We’ve come to learn that thieves, governments, and corporations have exploited this openness to amass (what was thought to be) private data on an enormous scale. And while we must use these open networks to participate in today’s connected society, it doesn’t mean that we must relinquish our expectation of privacy when we use them.

So we use encryption. Encryption has a storied history, dating back to Spartan armies scrambling messages passed on tablets. Like all forms of encryption throughout history, the idea is that a secret message is hidden somehow in a manner that can be transmitted openly, but only a trusted few can understand.

With packet-switched networks, that encryption needs to be in two places — in transit, while the data is being communicated to the server, and in storage, when the data is “at rest” (so to speak) in the cloud.

In transit, your data is protected with SSL, which is a great start. SSL works as sort of a system of trust based on certificates — people typically will purchase a certificate for their server, guaranteeing that server is who it’s representing itself to be. With certified servers on both sides of the data transmission, that data is secure and encrypted while it’s in motion.

It isn’t perfect. An error in an SSL library caused the famous Heartbleed bug, which affected millions of servers across the internet. The library is maintained by a small group of people with limited funding, but now has much more attention from large companies and organizations that have a vested interest in a secure internet.

When your data isn’t moving around, there are a variety of ways it can be encrypted on the server — all revolving around the idea of private key cryptography. Here’s a great video that explains it with paint. The basic idea is that you can secure a file with two keys, a public key and a private key. A public key is like a really strong lock, which can’t be opened unless you have the private key. You can even give away copies of the lock so other people can encrypt things for only you. Others can close the lock, but only you have the private key to open the lock.

This isn’t perfect either. First, you have to be certain you’re the only one in possession of the private key. If you make copies of that key, everyone who has a copy can access your data. Other storage providers, like Google and Dropbox, keep a copy of your key. They say this is for convenience, but oftentimes with cryptography, convenience leads to insecurity. Since privacy is so important to us, Sync doesn’t keep copies of your private key.

The combination of these two methods of encryption keep your data away from bad actors who want to capture and exploit your personal data for their own ends. Thieves stealing passwords through phishing, corporations mining your data, and governments reading your emails all rely on the fact that not every communication is encrypted with both methods. The more plain text they can harvest, the more powerful they can become.

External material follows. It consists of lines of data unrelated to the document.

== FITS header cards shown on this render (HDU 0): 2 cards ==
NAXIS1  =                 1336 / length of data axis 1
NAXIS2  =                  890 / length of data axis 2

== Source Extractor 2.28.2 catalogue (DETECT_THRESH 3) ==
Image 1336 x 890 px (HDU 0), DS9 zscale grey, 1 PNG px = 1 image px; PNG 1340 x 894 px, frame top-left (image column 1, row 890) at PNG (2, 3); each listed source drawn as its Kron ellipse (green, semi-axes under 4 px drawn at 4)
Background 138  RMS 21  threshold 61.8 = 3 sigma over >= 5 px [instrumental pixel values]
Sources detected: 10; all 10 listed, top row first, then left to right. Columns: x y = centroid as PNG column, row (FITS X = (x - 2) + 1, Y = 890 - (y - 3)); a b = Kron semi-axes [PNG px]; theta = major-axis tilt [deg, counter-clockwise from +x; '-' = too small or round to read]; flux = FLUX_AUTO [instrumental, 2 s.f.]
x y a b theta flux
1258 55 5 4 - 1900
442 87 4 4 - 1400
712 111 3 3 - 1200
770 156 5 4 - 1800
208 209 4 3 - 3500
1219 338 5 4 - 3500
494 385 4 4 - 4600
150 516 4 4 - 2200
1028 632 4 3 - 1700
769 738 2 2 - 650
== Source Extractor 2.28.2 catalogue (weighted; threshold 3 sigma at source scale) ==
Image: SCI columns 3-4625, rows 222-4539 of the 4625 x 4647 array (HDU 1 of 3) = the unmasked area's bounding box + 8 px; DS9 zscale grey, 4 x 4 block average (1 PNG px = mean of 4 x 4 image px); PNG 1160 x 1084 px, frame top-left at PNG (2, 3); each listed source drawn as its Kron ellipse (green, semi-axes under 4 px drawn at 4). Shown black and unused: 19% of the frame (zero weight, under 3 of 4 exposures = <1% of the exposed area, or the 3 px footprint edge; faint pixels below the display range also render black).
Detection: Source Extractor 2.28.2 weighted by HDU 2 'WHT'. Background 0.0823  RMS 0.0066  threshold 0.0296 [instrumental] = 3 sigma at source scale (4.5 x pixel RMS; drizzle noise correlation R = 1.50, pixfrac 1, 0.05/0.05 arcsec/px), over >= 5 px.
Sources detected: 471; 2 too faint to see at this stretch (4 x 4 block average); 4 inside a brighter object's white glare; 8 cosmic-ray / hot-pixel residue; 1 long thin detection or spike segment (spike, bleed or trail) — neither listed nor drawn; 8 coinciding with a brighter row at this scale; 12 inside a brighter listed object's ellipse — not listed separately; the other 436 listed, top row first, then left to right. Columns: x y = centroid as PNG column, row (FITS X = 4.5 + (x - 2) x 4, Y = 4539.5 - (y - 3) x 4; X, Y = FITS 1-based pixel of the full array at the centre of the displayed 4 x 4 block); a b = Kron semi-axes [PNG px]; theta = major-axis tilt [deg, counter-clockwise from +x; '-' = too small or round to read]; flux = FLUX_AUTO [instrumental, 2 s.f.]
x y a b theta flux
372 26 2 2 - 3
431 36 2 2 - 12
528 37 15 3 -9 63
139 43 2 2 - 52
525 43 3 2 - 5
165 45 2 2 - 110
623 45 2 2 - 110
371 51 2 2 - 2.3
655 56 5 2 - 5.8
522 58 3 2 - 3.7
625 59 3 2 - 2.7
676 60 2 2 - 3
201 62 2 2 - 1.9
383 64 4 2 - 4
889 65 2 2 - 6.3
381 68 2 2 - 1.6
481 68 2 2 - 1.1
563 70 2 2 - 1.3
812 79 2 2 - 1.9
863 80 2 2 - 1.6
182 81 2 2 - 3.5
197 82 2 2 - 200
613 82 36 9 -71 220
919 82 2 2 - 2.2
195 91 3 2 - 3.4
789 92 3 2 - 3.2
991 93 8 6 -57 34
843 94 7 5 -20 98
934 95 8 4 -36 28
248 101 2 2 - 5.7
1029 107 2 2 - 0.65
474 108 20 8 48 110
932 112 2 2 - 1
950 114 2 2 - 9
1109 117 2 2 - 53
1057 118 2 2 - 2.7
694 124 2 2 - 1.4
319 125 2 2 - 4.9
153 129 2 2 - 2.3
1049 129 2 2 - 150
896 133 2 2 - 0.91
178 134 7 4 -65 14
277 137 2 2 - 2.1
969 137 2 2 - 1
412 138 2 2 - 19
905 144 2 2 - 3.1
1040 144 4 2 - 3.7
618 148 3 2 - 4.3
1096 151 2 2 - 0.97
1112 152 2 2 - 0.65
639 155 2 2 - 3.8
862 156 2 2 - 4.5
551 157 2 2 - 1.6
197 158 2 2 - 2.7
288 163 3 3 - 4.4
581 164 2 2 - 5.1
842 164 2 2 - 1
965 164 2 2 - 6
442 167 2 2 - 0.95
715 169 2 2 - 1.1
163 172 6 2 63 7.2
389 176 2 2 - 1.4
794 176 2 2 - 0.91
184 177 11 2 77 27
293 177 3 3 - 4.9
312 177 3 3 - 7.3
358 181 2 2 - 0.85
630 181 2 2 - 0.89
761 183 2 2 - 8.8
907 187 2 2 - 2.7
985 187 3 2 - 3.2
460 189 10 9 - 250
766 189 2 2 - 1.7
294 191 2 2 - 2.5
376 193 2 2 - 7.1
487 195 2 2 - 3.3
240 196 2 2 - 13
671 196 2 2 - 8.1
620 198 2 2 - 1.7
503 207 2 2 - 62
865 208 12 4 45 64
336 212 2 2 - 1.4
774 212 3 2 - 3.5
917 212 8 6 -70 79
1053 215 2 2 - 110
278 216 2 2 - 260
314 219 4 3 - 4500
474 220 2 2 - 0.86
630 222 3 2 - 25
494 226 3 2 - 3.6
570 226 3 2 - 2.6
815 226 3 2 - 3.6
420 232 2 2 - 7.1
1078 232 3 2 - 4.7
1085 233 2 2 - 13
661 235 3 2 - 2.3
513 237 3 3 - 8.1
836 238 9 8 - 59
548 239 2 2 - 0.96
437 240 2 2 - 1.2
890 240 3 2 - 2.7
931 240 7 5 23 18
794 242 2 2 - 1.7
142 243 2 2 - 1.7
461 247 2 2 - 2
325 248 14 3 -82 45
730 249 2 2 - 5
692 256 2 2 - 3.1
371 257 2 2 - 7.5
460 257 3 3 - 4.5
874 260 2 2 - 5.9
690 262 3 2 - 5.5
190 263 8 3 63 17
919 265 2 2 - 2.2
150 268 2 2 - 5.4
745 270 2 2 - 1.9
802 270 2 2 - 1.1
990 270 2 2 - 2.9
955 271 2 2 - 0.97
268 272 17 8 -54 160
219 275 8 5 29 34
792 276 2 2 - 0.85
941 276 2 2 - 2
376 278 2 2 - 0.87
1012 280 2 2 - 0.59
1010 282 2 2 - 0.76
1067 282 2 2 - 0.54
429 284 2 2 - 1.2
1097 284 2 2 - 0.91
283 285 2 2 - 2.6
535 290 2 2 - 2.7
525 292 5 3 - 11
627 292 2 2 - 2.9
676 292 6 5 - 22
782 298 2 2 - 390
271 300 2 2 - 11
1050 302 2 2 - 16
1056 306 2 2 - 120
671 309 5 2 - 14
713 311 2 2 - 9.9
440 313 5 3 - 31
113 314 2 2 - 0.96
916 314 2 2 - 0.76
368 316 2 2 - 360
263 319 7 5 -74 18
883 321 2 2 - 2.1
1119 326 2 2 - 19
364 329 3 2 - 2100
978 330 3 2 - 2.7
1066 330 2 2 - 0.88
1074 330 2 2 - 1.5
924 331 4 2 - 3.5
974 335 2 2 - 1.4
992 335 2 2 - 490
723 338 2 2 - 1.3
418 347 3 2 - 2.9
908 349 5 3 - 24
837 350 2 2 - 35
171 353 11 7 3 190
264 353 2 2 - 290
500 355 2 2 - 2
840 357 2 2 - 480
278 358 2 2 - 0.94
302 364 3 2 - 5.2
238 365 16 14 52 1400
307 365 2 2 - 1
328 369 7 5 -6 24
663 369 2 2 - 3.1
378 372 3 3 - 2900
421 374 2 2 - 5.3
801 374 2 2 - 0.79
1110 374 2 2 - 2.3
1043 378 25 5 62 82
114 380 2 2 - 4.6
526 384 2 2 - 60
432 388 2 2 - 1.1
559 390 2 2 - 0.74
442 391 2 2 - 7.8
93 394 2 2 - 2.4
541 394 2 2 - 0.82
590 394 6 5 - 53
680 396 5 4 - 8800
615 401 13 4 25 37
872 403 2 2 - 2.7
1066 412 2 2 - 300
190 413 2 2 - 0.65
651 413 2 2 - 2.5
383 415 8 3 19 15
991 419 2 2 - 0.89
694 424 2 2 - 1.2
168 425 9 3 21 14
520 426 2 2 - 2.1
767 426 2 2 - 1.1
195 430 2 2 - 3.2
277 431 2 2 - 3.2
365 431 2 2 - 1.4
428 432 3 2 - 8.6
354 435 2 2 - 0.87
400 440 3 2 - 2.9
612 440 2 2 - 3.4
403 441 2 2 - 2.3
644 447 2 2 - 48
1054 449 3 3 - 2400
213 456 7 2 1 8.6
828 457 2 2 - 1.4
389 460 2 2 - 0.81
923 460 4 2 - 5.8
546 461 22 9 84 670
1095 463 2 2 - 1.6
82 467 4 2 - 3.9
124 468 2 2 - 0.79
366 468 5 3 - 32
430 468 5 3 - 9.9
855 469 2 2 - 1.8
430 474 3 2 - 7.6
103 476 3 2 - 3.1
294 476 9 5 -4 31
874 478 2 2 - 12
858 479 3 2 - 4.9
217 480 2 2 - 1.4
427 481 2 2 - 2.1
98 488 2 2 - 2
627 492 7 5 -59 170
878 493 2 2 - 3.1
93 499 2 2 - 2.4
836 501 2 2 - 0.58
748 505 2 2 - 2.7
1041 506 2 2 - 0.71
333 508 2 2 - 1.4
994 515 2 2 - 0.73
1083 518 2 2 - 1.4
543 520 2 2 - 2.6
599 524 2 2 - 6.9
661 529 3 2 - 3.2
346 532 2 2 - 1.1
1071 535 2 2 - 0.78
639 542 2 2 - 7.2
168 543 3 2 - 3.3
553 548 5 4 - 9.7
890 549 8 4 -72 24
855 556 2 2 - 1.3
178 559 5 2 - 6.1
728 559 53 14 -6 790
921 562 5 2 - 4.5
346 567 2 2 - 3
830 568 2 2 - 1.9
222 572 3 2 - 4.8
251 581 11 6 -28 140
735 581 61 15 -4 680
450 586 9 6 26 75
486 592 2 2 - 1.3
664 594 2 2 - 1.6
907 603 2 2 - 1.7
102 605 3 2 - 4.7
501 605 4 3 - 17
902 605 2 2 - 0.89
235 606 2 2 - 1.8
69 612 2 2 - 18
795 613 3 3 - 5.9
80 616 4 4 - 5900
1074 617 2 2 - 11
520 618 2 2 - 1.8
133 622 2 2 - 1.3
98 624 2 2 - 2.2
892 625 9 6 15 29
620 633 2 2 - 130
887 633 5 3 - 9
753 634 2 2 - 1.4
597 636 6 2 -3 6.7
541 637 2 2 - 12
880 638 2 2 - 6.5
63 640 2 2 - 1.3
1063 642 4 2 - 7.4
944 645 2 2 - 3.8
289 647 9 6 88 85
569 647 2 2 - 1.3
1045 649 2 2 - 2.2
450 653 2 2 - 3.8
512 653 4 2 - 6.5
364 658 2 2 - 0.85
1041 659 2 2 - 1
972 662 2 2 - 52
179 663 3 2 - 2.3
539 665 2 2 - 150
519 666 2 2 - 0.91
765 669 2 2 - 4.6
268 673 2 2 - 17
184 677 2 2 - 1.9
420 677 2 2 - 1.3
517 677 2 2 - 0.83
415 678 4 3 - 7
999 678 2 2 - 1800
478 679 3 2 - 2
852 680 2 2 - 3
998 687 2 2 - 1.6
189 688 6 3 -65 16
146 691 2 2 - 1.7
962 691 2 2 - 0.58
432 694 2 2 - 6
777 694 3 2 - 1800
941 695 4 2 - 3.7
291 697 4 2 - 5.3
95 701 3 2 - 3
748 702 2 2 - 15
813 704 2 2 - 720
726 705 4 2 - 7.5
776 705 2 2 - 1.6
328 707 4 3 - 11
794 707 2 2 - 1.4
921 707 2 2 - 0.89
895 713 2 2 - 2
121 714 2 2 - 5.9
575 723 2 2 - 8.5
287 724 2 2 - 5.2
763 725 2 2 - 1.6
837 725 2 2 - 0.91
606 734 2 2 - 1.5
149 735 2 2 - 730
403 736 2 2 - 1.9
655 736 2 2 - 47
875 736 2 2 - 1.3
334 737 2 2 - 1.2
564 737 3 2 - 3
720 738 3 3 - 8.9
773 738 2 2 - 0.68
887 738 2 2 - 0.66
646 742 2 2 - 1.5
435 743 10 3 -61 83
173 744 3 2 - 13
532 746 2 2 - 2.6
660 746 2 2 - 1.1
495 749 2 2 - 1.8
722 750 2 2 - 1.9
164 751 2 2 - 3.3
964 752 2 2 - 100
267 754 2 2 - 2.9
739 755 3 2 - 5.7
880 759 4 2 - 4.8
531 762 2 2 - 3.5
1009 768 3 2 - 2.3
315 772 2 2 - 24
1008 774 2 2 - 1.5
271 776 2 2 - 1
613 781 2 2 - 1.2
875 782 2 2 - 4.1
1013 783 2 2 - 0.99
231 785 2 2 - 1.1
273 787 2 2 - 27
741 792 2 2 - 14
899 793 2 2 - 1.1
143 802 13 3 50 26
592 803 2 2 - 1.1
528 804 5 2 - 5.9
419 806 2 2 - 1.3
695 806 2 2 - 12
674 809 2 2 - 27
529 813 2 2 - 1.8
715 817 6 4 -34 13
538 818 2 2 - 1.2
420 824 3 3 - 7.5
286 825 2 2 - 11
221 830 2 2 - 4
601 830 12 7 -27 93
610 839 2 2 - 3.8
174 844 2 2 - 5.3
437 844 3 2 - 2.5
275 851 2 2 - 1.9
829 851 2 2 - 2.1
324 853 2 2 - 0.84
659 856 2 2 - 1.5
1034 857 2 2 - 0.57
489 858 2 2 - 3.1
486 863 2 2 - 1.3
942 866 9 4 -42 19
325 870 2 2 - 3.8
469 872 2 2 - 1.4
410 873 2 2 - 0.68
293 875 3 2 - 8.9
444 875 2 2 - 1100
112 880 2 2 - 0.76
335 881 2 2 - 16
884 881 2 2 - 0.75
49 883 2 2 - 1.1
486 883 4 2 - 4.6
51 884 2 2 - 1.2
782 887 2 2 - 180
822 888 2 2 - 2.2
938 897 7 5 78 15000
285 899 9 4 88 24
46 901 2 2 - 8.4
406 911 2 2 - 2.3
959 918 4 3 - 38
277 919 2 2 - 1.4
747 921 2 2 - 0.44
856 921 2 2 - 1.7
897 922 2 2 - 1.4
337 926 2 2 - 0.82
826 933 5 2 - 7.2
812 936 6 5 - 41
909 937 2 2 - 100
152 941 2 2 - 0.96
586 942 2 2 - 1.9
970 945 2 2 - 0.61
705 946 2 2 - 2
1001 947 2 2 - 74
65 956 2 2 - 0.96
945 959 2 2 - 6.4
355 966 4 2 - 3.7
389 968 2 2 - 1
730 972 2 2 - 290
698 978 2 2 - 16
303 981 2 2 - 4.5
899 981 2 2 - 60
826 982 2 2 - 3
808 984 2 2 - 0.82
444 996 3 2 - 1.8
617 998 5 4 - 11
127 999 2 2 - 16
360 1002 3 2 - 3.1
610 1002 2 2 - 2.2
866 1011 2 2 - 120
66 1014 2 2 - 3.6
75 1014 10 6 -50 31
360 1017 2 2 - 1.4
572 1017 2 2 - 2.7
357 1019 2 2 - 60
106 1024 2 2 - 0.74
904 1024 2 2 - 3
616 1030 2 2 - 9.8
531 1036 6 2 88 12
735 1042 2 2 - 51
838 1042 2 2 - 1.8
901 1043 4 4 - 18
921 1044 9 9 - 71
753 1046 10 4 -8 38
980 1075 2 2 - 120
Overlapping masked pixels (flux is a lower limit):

Platforms like Sync, along with other technologies like VPN, Tor, secure email (with PGP, and now Dime), local file system encryption, and strong passwords can all work together to form a patchwork quilt of security. Legislation (like HIPAA) can encourage companies to take more care with private data. But what is really needed is a stronger, more cohesive technical shield around your information.

For these more protective networks of the future, Sync believes all data must be encrypted by default — from source to server to destination — to keep private information private. Along with Sync for storage, security researchers, motivated by recent events, are just now beginning to develop other platforms to do that.